* **PROVIDED PASSAGE**
>>>
United States District Court, Ninth Circuit, California, S.D. California
Dec 22, 2009
09CR1395WQH (S.D. Cal. Dec. 22, 2009)

Opinion


UNITED STATES OF AMERICA, Plaintiff, v. MANUEL PEREDA-MACIAS, Defendant. No. 09CR1395WQH No. 09CV2797WQH. United States District Court, S.D. California. December 22, 2009

          ORDER

          WILLIAM Q. HAYES, District Judge.

         The matter before the Court is the motion for reduction of sentence pursuant to Title 28 U.S.C. § 2255 filed by Defendant. (Doc. # 55).

         On April 23, 2009, the Defendant entered a plea of guilty to a one count Superseding Information charging that on or about January 31, 2009, the Defendant knowingly and intentionally used a communication facility in committing or facilitation the commission of knowingly and intentionally importing 500 grams and more of cocaine into the United States in violation of Title 21 U.S.C. § 843(b). The plea was entered pursuant to a plea agreement which provided that the parties jointly recommended that the total offense level was 20; that the Government would recommend that the Defendant be sentenced to the low end of the applicable guideline range; and that the Defendant waived any right to appeal or collaterally attack the conviction and sentence unless the sentence imposed exceeded the statutory maximum. (Doc. # 21). The plea agreement stated in part that "Defendant understands that the crime to which defendant is pleading guilty carries... a maximum of 4 years in prison." Id. at 3.

         On August 28, 2009, this Court held a sentencing hearing. The Court concluded that the advisory guideline range before departures was 63 to 78 months. The Court granted the four level downward departure requested by the Government and the Defendant resulting in an advisory guideline range of 33 to 41 months. The Court sentenced the Defendant to serve a term of imprisonment of 33 months.

         On December 14, 2009, the Defendant filed the motion before the Court to modify his sentence on the grounds that his counsel failed to raise the issue of deportability as a mitigating circumstance at his sentencing. The Court finds that the issues raised in the motion are appropriate for summary disposition.

         APPLICABLE LAW

         28 U.S.C. §2255 provides that "A prisoner under sentence of a court established by Act of Congress claiming the right to be released upon the ground that the sentence was imposed in violation of the Constitution or laws of the United States, or that the court was without jurisdiction to impose such sentence, or that the sentence was in excess of the maximum authorized by law, or is otherwise subject to collateral attack, may move the court which imposed the sentence to vacate, set aside or correct the sentence." A district court must summarily dismiss a § 2255 application "[i]f it plainly appears from the motion, any attached exhibits, and the record of prior proceedings that the moving party is not entitled to relief." Rule 4(b), Rules Governing Section 2255 Proceedings for the United States District courts. When this standard is satisfied, neither a hearing nor a response from the government is required. See Marrow v. United States, 772 F.2d 525, 526 (9th Cir. 1985).
<<<
* **Stored entries**
>>>
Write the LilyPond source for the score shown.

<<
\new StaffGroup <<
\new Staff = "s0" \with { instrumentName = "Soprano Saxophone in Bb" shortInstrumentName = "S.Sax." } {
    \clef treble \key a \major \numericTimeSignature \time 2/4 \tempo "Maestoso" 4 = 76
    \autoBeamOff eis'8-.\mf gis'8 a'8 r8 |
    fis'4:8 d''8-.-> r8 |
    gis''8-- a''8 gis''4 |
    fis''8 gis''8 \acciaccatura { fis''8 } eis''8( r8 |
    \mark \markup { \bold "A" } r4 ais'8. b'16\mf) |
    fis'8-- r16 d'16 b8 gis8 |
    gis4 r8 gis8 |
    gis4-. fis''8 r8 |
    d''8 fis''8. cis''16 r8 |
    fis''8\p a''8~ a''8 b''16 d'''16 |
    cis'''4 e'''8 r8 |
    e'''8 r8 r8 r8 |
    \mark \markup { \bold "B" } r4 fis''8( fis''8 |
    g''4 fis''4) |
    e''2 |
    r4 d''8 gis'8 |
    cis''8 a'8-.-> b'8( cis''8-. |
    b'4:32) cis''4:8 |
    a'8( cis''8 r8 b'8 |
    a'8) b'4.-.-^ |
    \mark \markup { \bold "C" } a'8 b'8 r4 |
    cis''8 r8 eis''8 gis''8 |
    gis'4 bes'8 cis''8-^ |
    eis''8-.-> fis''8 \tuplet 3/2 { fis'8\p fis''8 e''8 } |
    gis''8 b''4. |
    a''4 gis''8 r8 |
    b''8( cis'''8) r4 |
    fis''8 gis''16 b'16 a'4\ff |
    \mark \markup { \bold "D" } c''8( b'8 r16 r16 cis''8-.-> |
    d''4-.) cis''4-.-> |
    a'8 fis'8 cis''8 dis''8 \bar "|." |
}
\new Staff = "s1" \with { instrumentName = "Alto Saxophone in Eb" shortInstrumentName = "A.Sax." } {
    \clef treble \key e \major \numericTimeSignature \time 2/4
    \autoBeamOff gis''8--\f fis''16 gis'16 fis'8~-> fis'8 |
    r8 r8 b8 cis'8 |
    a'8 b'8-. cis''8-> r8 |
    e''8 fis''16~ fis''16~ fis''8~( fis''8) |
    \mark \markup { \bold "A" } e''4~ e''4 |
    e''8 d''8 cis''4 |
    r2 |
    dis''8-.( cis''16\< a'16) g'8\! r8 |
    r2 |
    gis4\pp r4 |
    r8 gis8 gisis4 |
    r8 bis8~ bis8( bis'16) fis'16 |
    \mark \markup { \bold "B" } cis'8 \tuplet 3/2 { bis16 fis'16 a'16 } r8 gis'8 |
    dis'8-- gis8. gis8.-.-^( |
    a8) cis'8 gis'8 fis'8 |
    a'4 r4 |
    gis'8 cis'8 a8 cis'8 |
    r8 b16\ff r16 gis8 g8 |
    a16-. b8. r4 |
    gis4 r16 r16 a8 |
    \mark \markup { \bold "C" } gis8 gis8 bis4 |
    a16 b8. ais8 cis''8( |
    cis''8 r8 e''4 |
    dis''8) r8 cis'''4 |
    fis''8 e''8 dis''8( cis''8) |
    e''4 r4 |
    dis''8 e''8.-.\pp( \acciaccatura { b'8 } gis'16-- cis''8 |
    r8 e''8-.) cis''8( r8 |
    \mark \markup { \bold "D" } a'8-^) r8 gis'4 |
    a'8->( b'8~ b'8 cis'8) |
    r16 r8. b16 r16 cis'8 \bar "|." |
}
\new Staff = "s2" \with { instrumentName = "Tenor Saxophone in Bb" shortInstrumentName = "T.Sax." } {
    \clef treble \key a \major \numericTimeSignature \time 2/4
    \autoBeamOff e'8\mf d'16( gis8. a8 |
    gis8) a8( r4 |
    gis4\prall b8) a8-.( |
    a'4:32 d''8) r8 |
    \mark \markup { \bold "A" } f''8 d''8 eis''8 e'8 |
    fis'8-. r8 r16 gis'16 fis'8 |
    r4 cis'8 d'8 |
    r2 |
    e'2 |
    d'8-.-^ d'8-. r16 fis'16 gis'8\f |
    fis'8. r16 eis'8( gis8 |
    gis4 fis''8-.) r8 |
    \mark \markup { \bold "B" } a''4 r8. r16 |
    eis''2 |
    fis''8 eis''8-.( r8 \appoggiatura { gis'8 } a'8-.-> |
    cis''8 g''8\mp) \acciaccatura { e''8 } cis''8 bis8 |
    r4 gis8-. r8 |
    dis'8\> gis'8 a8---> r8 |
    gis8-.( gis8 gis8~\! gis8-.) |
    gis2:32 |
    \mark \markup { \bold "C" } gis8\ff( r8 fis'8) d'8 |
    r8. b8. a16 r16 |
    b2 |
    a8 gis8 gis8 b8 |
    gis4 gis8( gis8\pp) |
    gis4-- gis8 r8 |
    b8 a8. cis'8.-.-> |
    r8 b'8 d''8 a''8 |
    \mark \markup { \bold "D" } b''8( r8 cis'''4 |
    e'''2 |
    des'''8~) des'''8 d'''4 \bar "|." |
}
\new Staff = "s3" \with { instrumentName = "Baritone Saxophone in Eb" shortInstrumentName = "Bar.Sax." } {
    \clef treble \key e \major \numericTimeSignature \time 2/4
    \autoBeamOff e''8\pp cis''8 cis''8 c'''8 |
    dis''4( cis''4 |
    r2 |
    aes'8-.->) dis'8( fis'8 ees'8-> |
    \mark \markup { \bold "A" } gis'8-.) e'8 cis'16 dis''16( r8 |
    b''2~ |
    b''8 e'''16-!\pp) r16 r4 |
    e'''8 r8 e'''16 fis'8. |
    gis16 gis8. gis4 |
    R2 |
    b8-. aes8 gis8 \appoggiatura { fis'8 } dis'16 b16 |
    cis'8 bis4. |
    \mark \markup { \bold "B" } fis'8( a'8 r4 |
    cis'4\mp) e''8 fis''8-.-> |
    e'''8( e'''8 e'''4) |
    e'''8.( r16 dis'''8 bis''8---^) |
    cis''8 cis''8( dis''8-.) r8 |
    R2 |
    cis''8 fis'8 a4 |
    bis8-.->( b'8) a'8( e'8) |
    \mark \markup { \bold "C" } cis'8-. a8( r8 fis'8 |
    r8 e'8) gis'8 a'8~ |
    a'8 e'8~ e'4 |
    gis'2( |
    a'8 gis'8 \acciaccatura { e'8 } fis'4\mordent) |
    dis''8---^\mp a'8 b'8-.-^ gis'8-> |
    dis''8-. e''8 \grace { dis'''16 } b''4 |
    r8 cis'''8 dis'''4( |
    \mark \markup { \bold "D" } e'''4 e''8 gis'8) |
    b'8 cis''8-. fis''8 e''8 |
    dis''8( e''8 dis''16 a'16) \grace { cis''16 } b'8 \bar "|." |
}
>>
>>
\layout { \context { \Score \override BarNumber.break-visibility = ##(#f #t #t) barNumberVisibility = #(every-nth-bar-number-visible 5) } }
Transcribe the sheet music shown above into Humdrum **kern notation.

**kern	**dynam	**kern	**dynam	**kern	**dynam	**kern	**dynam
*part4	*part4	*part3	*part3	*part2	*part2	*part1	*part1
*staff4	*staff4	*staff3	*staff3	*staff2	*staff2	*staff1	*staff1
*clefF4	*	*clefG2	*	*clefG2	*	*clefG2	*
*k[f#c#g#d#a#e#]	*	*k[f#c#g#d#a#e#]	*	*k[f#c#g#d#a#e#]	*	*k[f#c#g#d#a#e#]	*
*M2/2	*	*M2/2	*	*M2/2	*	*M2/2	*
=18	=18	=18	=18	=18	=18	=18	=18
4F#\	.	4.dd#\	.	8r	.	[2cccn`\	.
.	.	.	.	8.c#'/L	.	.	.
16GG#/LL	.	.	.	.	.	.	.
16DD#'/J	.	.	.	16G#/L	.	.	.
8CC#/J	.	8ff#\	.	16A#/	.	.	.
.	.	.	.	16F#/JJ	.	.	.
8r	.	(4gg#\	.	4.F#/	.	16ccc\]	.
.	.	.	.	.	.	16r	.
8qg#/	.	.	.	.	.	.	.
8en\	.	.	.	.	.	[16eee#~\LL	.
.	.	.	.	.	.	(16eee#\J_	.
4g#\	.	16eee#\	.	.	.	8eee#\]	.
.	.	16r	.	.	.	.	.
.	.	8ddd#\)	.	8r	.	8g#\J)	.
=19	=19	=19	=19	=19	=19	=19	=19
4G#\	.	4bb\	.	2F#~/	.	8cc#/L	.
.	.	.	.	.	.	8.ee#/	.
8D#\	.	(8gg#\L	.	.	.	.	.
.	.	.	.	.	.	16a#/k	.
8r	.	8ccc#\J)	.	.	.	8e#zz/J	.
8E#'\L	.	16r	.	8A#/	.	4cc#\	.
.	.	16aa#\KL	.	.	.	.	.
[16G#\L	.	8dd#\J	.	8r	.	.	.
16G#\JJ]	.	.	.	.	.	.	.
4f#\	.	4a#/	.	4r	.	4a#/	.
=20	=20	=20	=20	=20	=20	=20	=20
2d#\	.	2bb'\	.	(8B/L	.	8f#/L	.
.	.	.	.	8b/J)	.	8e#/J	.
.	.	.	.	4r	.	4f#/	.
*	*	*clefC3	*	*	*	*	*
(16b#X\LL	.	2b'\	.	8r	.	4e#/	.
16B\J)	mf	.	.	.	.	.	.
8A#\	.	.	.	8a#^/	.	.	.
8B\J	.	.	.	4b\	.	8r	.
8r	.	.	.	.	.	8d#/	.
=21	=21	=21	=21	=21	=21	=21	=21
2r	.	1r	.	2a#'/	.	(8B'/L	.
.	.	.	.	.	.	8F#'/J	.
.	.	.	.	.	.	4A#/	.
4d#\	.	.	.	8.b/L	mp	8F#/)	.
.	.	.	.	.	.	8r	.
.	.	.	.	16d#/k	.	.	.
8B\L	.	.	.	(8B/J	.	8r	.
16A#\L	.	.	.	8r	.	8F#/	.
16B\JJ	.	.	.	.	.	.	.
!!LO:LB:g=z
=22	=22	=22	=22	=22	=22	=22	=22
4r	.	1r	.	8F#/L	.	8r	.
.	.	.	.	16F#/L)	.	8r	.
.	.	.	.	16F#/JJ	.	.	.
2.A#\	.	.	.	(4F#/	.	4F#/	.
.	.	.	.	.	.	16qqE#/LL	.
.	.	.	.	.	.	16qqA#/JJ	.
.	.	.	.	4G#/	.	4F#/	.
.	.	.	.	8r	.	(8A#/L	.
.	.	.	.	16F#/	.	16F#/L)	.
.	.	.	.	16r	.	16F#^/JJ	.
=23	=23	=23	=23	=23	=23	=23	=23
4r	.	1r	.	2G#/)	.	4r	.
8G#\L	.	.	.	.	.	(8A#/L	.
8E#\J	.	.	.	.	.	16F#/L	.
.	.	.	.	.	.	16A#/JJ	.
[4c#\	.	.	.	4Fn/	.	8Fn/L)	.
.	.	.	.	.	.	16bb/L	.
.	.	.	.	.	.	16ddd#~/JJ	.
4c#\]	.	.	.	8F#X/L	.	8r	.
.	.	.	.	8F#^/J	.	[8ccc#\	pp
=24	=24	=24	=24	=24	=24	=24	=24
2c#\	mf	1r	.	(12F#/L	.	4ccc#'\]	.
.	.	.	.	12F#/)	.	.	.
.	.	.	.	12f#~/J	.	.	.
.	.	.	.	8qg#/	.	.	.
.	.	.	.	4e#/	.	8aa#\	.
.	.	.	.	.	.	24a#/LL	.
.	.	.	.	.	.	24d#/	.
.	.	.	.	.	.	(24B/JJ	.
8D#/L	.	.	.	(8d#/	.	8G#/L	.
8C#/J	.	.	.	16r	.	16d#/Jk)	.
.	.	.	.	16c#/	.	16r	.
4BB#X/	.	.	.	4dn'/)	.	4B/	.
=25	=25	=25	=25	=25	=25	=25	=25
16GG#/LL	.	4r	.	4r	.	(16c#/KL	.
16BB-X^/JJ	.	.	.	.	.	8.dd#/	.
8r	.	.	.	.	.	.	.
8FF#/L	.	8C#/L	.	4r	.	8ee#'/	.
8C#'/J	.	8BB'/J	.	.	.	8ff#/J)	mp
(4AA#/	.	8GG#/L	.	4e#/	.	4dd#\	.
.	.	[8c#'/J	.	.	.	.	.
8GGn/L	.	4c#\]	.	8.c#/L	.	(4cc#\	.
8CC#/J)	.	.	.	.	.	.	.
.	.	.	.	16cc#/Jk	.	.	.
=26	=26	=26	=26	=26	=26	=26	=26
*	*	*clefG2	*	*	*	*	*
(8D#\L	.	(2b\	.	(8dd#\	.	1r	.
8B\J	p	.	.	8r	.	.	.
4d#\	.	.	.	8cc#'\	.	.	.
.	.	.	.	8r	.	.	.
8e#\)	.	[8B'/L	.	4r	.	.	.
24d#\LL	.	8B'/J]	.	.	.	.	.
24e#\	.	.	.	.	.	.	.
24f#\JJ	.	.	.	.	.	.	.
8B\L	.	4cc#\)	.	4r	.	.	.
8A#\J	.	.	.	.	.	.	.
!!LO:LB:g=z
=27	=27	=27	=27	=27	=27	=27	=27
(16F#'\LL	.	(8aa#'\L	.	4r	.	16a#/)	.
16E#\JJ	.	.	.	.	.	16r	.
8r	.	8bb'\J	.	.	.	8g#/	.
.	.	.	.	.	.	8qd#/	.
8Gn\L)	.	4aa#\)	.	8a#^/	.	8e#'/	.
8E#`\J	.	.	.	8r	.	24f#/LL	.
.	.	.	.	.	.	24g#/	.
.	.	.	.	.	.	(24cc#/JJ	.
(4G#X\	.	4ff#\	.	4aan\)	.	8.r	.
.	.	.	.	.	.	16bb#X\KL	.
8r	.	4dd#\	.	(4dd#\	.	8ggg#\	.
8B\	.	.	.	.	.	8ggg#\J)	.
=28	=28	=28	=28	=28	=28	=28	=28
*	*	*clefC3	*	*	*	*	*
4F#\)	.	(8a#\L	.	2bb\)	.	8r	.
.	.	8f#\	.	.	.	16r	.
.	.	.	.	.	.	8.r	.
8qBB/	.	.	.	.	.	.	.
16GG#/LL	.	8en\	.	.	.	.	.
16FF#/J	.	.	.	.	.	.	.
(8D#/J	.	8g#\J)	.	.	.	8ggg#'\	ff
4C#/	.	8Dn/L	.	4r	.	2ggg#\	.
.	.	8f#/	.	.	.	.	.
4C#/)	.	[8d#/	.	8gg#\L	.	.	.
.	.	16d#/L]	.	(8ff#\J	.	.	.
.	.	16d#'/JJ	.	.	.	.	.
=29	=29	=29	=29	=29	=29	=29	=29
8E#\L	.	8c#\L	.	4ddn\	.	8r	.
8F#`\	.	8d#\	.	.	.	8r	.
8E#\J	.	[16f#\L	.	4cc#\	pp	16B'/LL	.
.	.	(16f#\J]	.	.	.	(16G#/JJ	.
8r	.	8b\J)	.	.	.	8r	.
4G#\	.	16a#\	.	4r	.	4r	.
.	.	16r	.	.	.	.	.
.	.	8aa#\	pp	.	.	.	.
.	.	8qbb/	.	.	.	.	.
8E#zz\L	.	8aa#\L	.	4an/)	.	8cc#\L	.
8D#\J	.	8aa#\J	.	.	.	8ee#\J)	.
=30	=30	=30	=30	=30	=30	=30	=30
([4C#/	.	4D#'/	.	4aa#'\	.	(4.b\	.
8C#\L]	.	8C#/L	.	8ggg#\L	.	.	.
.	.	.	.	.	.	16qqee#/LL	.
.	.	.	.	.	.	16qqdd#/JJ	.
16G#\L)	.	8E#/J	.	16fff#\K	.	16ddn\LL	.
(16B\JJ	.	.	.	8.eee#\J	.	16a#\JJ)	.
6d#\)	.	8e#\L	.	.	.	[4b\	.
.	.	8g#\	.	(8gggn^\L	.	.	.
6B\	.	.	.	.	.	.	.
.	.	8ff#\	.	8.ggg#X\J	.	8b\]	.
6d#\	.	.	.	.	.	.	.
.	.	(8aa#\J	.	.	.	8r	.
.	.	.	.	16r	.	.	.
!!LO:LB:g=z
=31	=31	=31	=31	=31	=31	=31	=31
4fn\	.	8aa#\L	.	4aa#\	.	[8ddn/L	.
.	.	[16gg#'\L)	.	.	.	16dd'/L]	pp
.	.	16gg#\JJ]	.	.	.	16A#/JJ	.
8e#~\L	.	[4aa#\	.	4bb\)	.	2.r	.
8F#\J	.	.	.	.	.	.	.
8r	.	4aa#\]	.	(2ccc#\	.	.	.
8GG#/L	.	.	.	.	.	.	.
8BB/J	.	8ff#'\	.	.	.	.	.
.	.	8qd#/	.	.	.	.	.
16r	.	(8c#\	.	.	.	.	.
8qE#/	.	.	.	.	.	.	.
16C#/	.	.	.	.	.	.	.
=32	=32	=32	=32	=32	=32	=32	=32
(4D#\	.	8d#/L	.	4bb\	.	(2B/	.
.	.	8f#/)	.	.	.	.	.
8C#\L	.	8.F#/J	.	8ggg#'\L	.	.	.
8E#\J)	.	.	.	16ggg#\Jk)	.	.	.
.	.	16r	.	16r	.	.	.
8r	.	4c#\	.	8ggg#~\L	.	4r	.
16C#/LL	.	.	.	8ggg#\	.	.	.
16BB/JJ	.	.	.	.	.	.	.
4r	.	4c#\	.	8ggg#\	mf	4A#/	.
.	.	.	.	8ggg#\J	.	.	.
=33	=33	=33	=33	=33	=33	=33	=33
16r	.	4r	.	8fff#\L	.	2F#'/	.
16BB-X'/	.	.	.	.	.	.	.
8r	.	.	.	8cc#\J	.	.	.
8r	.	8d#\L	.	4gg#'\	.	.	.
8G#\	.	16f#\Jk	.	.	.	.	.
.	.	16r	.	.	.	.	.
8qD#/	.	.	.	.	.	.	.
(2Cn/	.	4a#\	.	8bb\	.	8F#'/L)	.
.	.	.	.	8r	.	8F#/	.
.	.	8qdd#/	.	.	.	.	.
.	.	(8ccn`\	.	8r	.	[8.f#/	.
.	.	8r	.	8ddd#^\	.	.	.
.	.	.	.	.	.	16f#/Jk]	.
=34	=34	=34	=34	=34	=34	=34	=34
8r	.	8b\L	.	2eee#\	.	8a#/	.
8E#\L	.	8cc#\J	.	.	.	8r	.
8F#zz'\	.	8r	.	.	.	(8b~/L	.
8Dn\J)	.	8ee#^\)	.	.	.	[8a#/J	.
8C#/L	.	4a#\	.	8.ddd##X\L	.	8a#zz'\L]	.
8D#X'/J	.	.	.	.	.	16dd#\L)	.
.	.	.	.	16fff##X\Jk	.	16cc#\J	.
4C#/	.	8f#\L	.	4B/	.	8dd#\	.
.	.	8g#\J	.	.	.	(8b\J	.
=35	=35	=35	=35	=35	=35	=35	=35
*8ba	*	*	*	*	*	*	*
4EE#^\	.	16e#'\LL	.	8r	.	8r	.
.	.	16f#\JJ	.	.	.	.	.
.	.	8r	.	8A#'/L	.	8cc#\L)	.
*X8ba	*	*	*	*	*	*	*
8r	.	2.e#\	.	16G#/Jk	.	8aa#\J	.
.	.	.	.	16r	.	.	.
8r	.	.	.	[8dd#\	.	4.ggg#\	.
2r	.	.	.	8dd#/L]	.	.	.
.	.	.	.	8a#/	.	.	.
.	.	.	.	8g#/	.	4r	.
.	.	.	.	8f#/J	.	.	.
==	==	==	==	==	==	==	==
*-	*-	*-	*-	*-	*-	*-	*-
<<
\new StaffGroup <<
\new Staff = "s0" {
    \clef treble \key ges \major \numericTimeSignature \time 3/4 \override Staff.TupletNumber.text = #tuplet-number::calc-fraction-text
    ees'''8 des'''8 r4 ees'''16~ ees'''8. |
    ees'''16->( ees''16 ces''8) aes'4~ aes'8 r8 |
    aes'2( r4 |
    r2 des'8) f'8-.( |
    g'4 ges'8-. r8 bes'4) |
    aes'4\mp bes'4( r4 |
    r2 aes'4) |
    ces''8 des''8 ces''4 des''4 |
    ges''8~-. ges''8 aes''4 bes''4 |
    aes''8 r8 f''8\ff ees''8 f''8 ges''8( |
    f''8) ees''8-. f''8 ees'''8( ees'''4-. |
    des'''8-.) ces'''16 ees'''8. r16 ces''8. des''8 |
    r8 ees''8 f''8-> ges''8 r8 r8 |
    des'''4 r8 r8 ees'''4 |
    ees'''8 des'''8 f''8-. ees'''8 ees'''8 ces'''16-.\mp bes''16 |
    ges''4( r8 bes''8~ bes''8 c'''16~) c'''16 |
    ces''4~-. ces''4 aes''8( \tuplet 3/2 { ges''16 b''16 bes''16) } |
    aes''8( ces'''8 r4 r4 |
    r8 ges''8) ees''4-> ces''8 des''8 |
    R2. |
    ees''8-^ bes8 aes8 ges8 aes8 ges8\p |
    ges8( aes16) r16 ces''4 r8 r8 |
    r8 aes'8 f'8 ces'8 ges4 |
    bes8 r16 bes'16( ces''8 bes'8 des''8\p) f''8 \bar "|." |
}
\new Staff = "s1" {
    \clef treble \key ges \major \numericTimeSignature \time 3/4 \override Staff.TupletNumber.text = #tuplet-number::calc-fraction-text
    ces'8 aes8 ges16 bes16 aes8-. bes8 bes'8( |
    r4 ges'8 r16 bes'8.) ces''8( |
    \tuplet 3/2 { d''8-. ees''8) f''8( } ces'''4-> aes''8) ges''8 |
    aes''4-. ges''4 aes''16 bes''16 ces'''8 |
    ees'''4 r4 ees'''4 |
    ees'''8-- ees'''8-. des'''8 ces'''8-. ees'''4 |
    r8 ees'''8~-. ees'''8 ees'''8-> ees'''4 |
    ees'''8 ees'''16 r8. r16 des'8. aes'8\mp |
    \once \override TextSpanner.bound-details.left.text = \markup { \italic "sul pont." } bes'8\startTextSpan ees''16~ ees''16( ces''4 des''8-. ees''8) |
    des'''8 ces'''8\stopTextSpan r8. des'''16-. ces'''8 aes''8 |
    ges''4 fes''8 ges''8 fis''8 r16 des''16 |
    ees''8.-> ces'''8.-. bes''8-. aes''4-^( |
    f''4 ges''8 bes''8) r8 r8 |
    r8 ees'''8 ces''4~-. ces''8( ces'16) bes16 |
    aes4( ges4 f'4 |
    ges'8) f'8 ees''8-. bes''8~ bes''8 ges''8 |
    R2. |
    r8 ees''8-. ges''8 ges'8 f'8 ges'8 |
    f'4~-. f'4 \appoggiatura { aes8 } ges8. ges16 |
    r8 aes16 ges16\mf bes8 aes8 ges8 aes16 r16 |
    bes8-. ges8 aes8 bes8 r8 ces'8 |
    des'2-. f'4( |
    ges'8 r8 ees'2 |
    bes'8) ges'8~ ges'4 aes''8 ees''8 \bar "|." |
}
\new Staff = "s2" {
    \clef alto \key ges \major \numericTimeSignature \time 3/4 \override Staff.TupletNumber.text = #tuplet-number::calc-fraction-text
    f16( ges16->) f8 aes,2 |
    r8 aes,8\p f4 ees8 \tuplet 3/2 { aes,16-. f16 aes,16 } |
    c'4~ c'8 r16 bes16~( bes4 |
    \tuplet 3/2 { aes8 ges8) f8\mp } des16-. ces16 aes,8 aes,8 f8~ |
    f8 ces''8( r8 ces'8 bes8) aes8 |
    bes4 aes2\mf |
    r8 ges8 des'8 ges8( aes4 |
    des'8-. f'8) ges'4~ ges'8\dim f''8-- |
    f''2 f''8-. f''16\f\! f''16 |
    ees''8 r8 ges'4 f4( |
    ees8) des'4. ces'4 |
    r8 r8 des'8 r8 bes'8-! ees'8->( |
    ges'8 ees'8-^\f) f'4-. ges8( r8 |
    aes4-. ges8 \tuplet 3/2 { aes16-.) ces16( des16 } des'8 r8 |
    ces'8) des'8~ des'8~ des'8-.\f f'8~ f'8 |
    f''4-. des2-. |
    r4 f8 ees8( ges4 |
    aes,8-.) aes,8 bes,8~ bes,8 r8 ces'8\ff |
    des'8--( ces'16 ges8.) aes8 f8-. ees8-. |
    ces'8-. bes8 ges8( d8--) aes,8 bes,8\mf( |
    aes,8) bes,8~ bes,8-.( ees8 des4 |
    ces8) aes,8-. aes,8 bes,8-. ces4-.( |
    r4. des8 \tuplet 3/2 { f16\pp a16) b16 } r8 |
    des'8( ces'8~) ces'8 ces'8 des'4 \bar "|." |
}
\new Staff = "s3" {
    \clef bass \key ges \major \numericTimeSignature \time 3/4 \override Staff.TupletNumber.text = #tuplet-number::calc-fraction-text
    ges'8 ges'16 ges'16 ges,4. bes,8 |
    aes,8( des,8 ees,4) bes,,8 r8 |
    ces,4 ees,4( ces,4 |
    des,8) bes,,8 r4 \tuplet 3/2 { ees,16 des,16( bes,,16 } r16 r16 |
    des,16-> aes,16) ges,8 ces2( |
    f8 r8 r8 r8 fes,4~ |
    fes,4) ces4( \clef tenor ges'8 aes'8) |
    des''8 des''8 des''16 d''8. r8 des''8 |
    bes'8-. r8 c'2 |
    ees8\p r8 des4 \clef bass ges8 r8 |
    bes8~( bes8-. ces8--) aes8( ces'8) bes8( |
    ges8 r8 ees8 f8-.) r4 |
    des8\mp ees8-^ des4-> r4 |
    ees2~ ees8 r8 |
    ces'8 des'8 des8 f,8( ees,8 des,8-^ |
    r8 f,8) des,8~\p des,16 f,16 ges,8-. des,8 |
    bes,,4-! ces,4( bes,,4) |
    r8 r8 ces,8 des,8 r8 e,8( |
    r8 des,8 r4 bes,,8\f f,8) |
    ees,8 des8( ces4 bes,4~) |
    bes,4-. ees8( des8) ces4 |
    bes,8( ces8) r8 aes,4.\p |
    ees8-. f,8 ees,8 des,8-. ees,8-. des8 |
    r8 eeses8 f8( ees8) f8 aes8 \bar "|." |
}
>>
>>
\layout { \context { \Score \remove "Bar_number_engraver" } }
<<<
* **EXERCISE INSTRUCTIONS**
**A)** Copy the court order word for word, between "On August 28, 2009, this" and "of 33 months.", inclusive.
**B)** According to the court order, what term of imprisonment did the Court give the Defendant?
The entries are separate material, apart from the court order.

* **ANSWERS PROVIDED**
**A)**
On August 28, 2009, this Court held a sentencing hearing. The Court concluded that the advisory guideline range before departures was 63 to 78 months. The Court granted the four level downward departure requested by the Government and the Defendant resulting in an advisory guideline range of 33 to 41 months. The Court sentenced the Defendant to serve a term of imprisonment of 33 months.

**B)** 33 months.